This repository introduces a dynamic attention-based model designed to learn the belief landscape from a dataset comprising a series of tweets over a defined period. The dataset utilized for this project is credited to Dr. Joshua E. Introne from Syracuse University, and the study draws its inspiration from his paper, Measuring Belief Dynamics on Twitter.
In its current iteration, the model leverages the user retweet relationship to form the primary adjacency matrix, and the user-hashtag relationship to create the feature vector for each user. Note, however, that the model's configuration can be altered to exclude features using the flags available in config.py
.
While the user-user adjacency can be defined based on any preferred relationship, such as the similarity of hashtags used, the adjacency matrix needs to be maintained (i.e., #columns = #rows). The only non-square matrix permissible in the input is the feature matrix.
The repository is structured as follows:
* src
* train.py: The primary script for training the model.
* config: Contains the input parameters necessary for running the train script.
* models.py: Houses the models utilized for training. The current model is a modified version of sparse attention graph neural networks, accommodating dynamic training with appropriate loss functions.

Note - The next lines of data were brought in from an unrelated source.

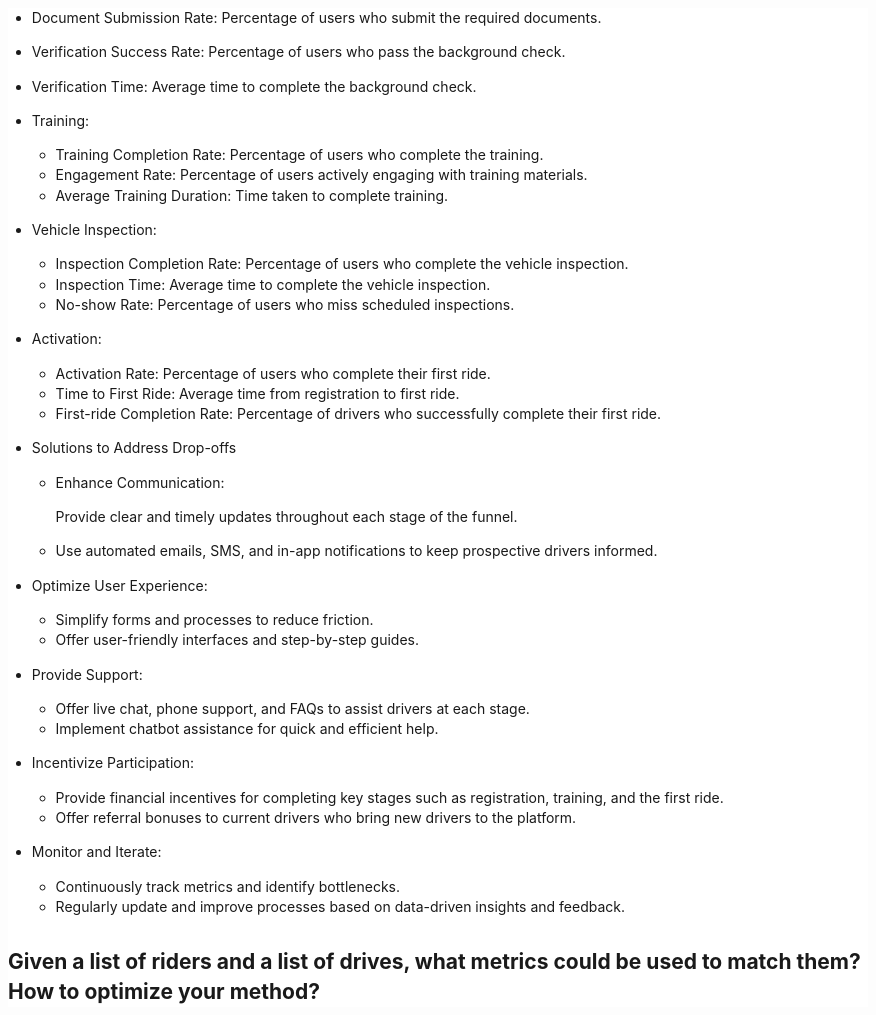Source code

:   - Document Submission Rate: Percentage of users who submit the required documents.
  - Verification Success Rate: Percentage of users who pass the background check.
  - Verification Time: Average time to complete the background check.
- Training:

  - Training Completion Rate: Percentage of users who complete the training.
  - Engagement Rate: Percentage of users actively engaging with training materials.
  - Average Training Duration: Time taken to complete training.
- Vehicle Inspection:

  - Inspection Completion Rate: Percentage of users who complete the vehicle inspection.
  - Inspection Time: Average time to complete the vehicle inspection.
  - No-show Rate: Percentage of users who miss scheduled inspections.
- Activation:

  - Activation Rate: Percentage of users who complete their first ride.
  - Time to First Ride: Average time from registration to first ride.
  - First-ride Completion Rate: Percentage of drivers who successfully complete their first ride.
- Solutions to Address Drop-offs
  - Enhance Communication:

    Provide clear and timely updates throughout each stage of the funnel.
  - Use automated emails, SMS, and in-app notifications to keep prospective drivers informed.
- Optimize User Experience:

  - Simplify forms and processes to reduce friction.
  - Offer user-friendly interfaces and step-by-step guides.
- Provide Support:

  - Offer live chat, phone support, and FAQs to assist drivers at each stage.
  - Implement chatbot assistance for quick and efficient help.
- Incentivize Participation:

  - Provide financial incentives for completing key stages such as registration, training, and the first ride.
  - Offer referral bonuses to current drivers who bring new drivers to the platform.
- Monitor and Iterate:

  - Continuously track metrics and identify bottlenecks.
  - Regularly update and improve processes based on data-driven insights and feedback.

## Given a list of riders and a list of drives, what metrics could be used to match them? How to optimize your method?
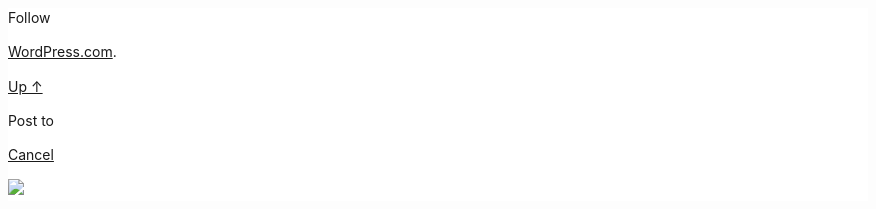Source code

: Follow

</div>

</div>

</div>

</div>

</div>

</div>

<div class="credits section bg-dark small-padding">

<div class="credits-inner section-inner clear">

[WordPress.com](https://wordpress.com/?ref=footer_custom_com).

[Up ↑](# "To the top")

</div>

</div>

<div style="display:none">

</div>

<div id="carousel-reblog-box">

Post to

<div class="submit">

<span class="canceltext">[Cancel](#)</span>

</div>

<div class="arrow">

</div>

</div>

![](https://pixel.wp.com/b.gif?v=noscript)
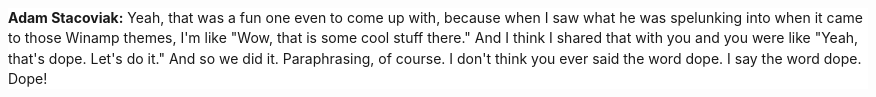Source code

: **Adam Stacoviak:** Yeah, that was a fun one even to come up with, because when I saw what he was spelunking into when it came to those Winamp themes, I'm like "Wow, that is some cool stuff there." And I think I shared that with you and you were like "Yeah, that's dope. Let's do it." And so we did it. Paraphrasing, of course. I don't think you ever said the word dope. I say the word dope. Dope!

* layers.py: Contains the neural network layers utilized by the model.
* utils.py: Consists of all the functions for loading and preprocessing data before network feeding.
* data
* climate_sample: A sample of the climate data used for training.
* logs: The training results for each dataset and timestamp are saved in this directory. This default setting can be changed in the config file.
To train the model, use the following command, substituting in your preferred configuration flags from config.py
:
python train.py --data <path-to-data> --data_name <name-to-save-with> --feat 1 --tmod S --epochs 1000 --patience 50 --dropout 0.1
At the start of each timestamp, the relevant adjacency and feature matrices are loaded, with the results saved in the ./logs
directory before training advances to the next timestamp. The best embedding is stored in the log
directory at the end of each timestamp's training.
The model supports both supervised and unsupervised training modes. In supervised mode, the number of classes and labels must be included in the input data (refer to the sample data explained in the Input Data section).
A sample of the data used for training can be found under ./data/climate_sample
. The structure of this data has been used to train synthetic data (8000 agents) and climate data (both full and filtered versions).
The data is split into daily timestamps in a folder provided as input using the --data
argument. For each timestamp, the adjacency and feature matrices are stored as a dictionary in a pickled file.
As not all nodes (users) reappear in every timestamp, it's crucial to construct the adjacency and feature matrices using the same order across all timestamps. This allows the data loader to identify which rows of the adjacency and feature matrix to use when the data is loaded for a timestamp. The order for both users and features, which determines the order of adjacency matrix rows and feature matrix columns, can be found under ./data/climate_sample/adj_node_order_and_feat_order.pkl
.